China’s Micius, the world’s first quantum communication satellite, is able to preliminarily meet the demands of secure communication of relevant departments, said Pan Jianwei, a leading Chinese quantum scientist and academician of the Chinese Academy of Sciences (CAS).
He made the remarks when introducing the progress of the self-developed satellite at a press conference for the second session of the 13th National Committee of Chinese People's Political Consultative Conference (CPPCC) on March 10.
In the past two years, scientists have increased satellite-to-earth quantum key distribution by 40 times for the Micius, enabling the satellite to transmit 400,000 encryption keys just in one second, said Pan, who is also a member of the 13th CPPCC National Committee.
Micius, also known as the Quantum Experiments at Space Scale (QUESS), has two main targets, Pan introduced. It aims to realize secure quantum communications between satellite and ground stations, and verify the non-locality of quantum mechanics raised by Albert Einstein at space scale.
“Micius outperformed our expectation, as it only took a couple of months to complete the scientific experiments that were planned to be finished in two years,” Pan said.
It allowed Pan and his team more time to improve the satellite in the past three years, and practical progress was made by the scientific experiments satellite.
At present, the Micius only functions at night due to the interference from the strong sunshine at the daytime.

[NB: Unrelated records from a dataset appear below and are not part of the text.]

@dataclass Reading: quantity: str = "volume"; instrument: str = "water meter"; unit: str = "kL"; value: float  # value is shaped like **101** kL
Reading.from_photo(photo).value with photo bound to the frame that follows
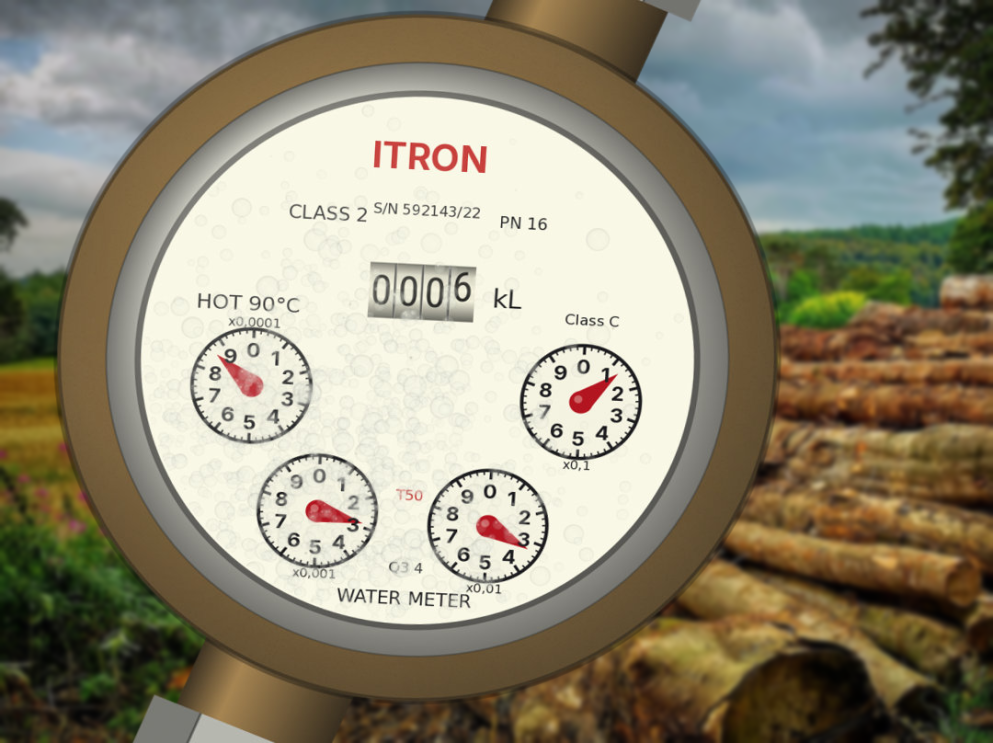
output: **6.1328** kL
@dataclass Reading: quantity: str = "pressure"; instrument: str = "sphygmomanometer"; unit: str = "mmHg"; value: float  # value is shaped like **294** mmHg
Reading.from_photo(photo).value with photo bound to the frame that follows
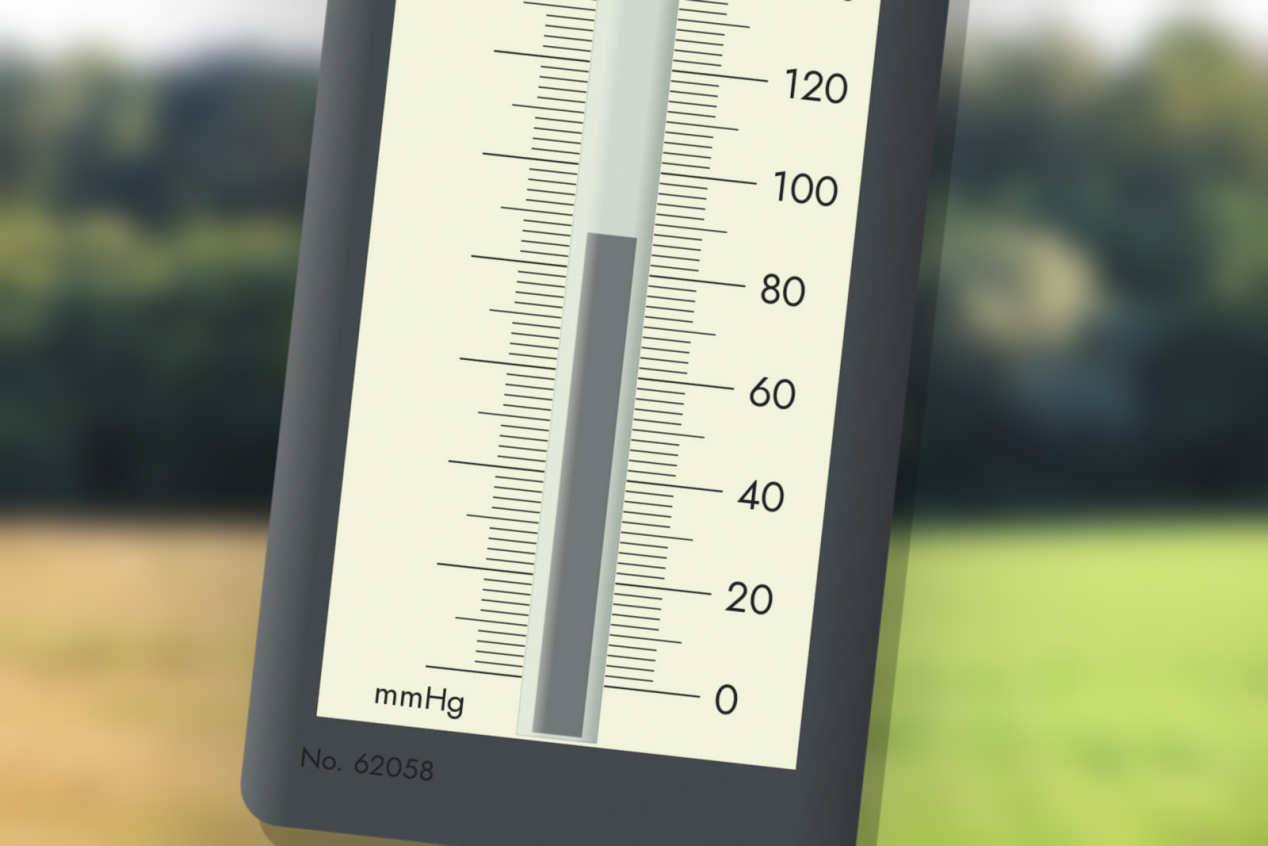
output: **87** mmHg
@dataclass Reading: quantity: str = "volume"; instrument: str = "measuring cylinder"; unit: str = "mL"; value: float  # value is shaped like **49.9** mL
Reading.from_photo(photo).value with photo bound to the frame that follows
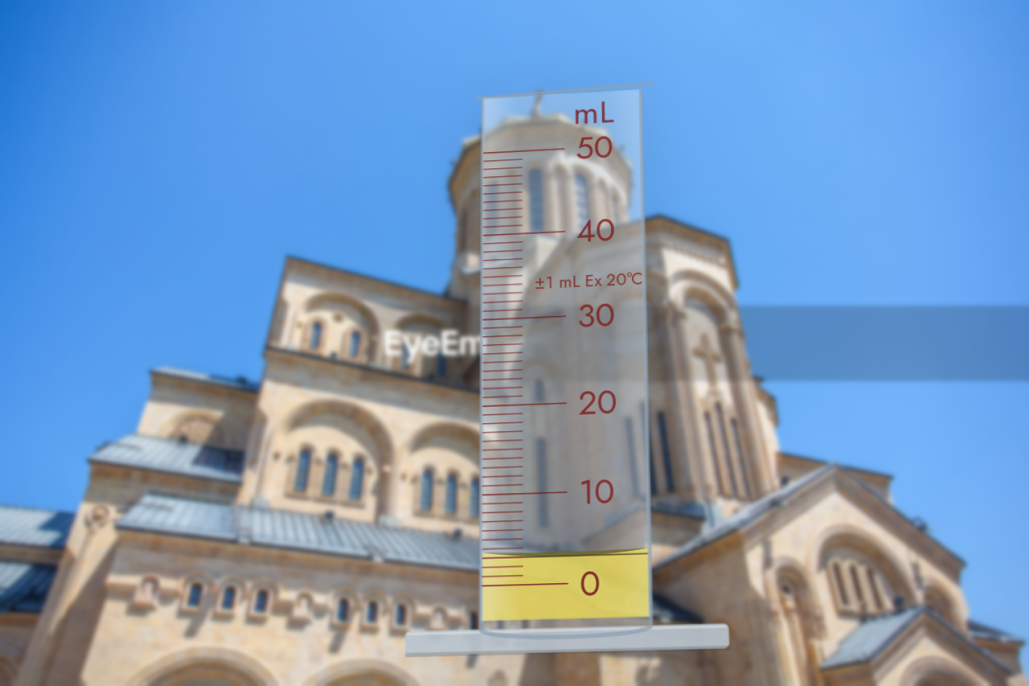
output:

According to Pan, he and his team are planning to build a medium-high-orbit quantum communication satellite to offer 24-hour services. The satellite will be able to generate encryption keys at any time, so as to fulfill the demand of information transmission in future commercial application, Pan said.
Information security is closely related with public interests, and personal privacy is not the only sector concerned, Pan said.
He took autopilot technology as an example, saying that a highly secured remote-control system is very much needed for future vehicles to prevent potential hacker attacks that might hinder driving safety.
Quantum communication, featuring theoretical unconditional security, can significantly enhance the information security, Pan noted.
“Scientists are working hard to expand the coverage of quantum communication technology, and trying to lower the cost to have the public share the benefits of the technology at an early date,” he added.